PITTSBURGH -- Johnny Rodriguez has been reminding his son a lot lately where he was five years ago.
Sean Rodriguez was playing for the Rays, who began the season's final month nine games out of a playoff spot and stormed back to capture the American League Wild Card. That same September, David Freese's Cardinals made a similarly dramatic comeback and rode it all the way to the World Series.
"[My dad] says, 'Why not?'" Rodriguez said. "I say, 'I believe, I definitely believe. Why not?'"
That "why not?" mentality fits the Pirates as they enter the final two weeks of the season. They do not have a realistic chance to make the postseason for the fourth straight year. Pittsburgh's playoff odds, as calculated by FanGraphs, had fallen from 31.4 percent on Aug. 28 to 0.3 percent on Monday.
But the Bucs are not yet ready to change course on the remainder of this year for two reasons: First, they won't say they're out until they are officially declared to be so. And second, elimination will not dramatically alter their plans, anyway.
"We're balancing that while it feels improbable, it is still possible," general manager Neal Huntington said. "We may need some help from some other clubs, but we're still balancing that with each player's short-term and long-term interest in mind."
With 13 games remaining, the Pirates' only hope would be for the Giants or Mets to fall behind and the Cardinals to claim ownership of the second Wild Card spot.
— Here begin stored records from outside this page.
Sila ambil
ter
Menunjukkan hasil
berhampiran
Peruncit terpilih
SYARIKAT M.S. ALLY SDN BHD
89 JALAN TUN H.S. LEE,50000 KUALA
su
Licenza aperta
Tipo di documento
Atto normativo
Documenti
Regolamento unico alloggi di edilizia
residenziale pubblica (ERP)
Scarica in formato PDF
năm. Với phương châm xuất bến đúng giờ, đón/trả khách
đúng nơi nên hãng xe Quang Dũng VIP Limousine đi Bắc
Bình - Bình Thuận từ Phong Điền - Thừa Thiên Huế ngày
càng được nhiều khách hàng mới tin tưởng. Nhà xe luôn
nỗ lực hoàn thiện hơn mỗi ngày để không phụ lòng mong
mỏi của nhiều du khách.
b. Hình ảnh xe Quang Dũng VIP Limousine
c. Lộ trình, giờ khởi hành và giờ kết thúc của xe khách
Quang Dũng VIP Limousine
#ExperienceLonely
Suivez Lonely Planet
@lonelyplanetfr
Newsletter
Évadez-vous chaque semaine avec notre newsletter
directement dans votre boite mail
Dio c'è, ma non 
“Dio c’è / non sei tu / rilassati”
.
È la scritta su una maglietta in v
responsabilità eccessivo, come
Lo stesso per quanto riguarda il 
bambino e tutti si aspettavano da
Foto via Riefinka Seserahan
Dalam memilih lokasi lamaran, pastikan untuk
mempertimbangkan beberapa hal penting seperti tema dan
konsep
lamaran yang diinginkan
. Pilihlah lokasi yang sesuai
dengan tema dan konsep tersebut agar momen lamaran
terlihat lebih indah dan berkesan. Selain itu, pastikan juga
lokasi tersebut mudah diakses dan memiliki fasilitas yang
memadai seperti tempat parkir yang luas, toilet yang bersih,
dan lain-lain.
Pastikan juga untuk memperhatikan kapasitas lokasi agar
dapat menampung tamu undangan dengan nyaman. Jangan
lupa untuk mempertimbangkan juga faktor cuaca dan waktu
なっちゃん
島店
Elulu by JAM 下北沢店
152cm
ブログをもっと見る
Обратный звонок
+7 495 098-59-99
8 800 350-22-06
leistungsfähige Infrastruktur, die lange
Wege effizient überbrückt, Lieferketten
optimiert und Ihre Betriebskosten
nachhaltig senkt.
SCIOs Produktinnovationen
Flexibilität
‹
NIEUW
If Pittsburgh could pull within three games of St. Louis in time for the final series of the season at Busch Stadium, it would still have hope.
But the Bucs may be hard-pressed to finish above .500, much less in the playoffs. With 682 runs scored and 686 allowed, their projected record aligns perfectly with where they are -- 74-75, one game below .500 -- heading into a three-game series in Milwaukee. They will then face the contending Nationals and Cubs at home and end the season in St. Louis.
With the odds stacked so heavily against the Pirates, why not starting playing with an eye toward next year? Because all along, they've been building for 2017 while trying to contend this year.
"I don't know that we'd change that much if we were to get eliminated," Huntington said. "The young players are playing a lot, because they're helping us make this late push."
The Pirates hope the experience will be valuable for their young players in the future, even if this year's push doesn't end in middle or late October.
"We're still in a race. My conviction is to continue to put out the best team that day to win a game that still has us in a race," manager Clint Hurdle said. "If that shifts, when it shifts, we'll adjust accordingly. … There's a lot of lessons learned by men being involved in a race and maybe not being the major participants in the race."